A Azul Linhas Aéreas (AZUL4) foi uma das grandes afetadas pelo movimento de queda na bolsa de valores brasileira no mês de abril. Em meio a uma crise econômica global, causada pela pandemia do novo coronavírus, as ações da empresa desabaram 41%, fechando o mês estáveis. Mas como os analistas veem os papéis da companhia em meio a esse cenário desafiador?
O primeiro fator que contribuiu para a queda nas ações da Azul foi a captação de recursos abaixo do esperado na emissão de novas ações. A empresa precisava de cerca de R$4 bilhões em recursos para conseguir atravessar esse momento de crise, mas captou apenas R$1,7 bilhão, o que gerou uma grande preocupação nos investidores.
Com a crise econômica que se instaurou, as companhias aéreas foram uma das mais afetadas. Afinal, em meio a medidas de isolamento social em todo o mundo, as viagens foram canceladas e postergadas, o que gerou um impacto direto nas receitas das empresas do setor. Além disso, a incerteza em relação à retomada das atividades e a possibilidade de uma recessão global ainda causam muita preocupação nos investidores.
No entanto, mesmo diante dessa realidade, os analistas mantêm uma visão positiva em relação aos papéis da Azul. Primeiramente, a empresa possui uma forte presença no mercado brasileiro e vem apresentando um histórico de crescimento sólido nos últimos anos. Além disso, a companhia tem uma estrutura de custos enxuta e uma posição de caixa confortável, o que a coloca em uma posição mais sólida em meio a esse momento de crise.
Outro ponto positivo é a estratégia adotada pela empresa para lidar com a crise. A Azul tem buscado alternativas para minimizar os impactos financeiros, como a redução de sua frota e o corte de custos, além de adotar práticas de higiene e segurança em seus voos para garantir a confiança dos passageiros. Além disso, a companhia apresentou um plano de recuperação de receitas, que inclui a expansão de rotas regionais e a entrada em novos mercados.
Outro fator importante a ser destacado é que a Azul possui uma forte parceria com a United Airlines, o que permite à empresa ter acesso a uma malha aérea mais ampla e a possibilidade de compartilhar voos e benefícios com os clientes. Essa sinergia, aliada à perspectiva de retomada gradual das atividades econômicas, pode trazer bons resultados para a companhia no futuro.

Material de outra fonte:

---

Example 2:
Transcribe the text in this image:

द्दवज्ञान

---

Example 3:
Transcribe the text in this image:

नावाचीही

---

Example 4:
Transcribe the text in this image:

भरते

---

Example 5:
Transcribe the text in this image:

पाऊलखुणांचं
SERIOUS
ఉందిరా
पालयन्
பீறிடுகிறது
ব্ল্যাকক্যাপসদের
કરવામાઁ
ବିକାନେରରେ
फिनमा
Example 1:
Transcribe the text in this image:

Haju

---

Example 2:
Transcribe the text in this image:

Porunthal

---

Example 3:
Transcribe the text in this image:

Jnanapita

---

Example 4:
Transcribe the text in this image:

Apesar do cenário desafiador, os analistas acreditam que a Azul possui fundamentos sólidos e uma estratégia bem definida para enfrentar a crise. Além disso, as ações da empresa estão sendo negociadas atualmente com um desconto de cerca de 60% em relação ao seu valor justo, o que pode representar uma oportunidade de compra para investidores de longo prazo.

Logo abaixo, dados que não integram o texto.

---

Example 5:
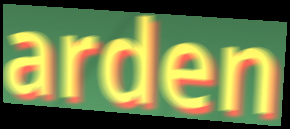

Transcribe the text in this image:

arden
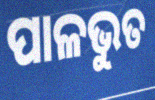
ପାଳଭୁତ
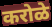
करोळे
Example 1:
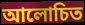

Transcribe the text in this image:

আলোচিত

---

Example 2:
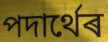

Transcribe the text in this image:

পদাৰ্থেৰ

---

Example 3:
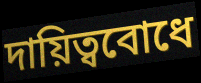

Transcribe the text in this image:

দায়িত্ববোধে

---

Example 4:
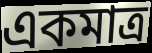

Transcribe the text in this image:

একমাত্ৰ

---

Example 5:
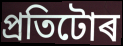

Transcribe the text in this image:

প্ৰতিটোৰ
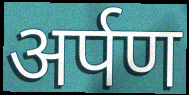
अर्पण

Portanto, é importante ressaltar que o atual momento de queda nas ações da Azul é reflexo da crise econômica global, mas que a empresa tem se mostrado resiliente e preparada para enfrentar esse desafio. Dessa forma, os analistas mantêm uma visão positiva em relação aos papéis da companhia, acreditando que, com uma gestão estratégica e uma forte atuação no mercado brasileiro, a Azul tem tudo para se recuperar e continuar crescendo no futuro. Investidores devem estar atentos a essa oportunidade de compra e considerar a empresa como uma opção para suas carteiras de investimentos.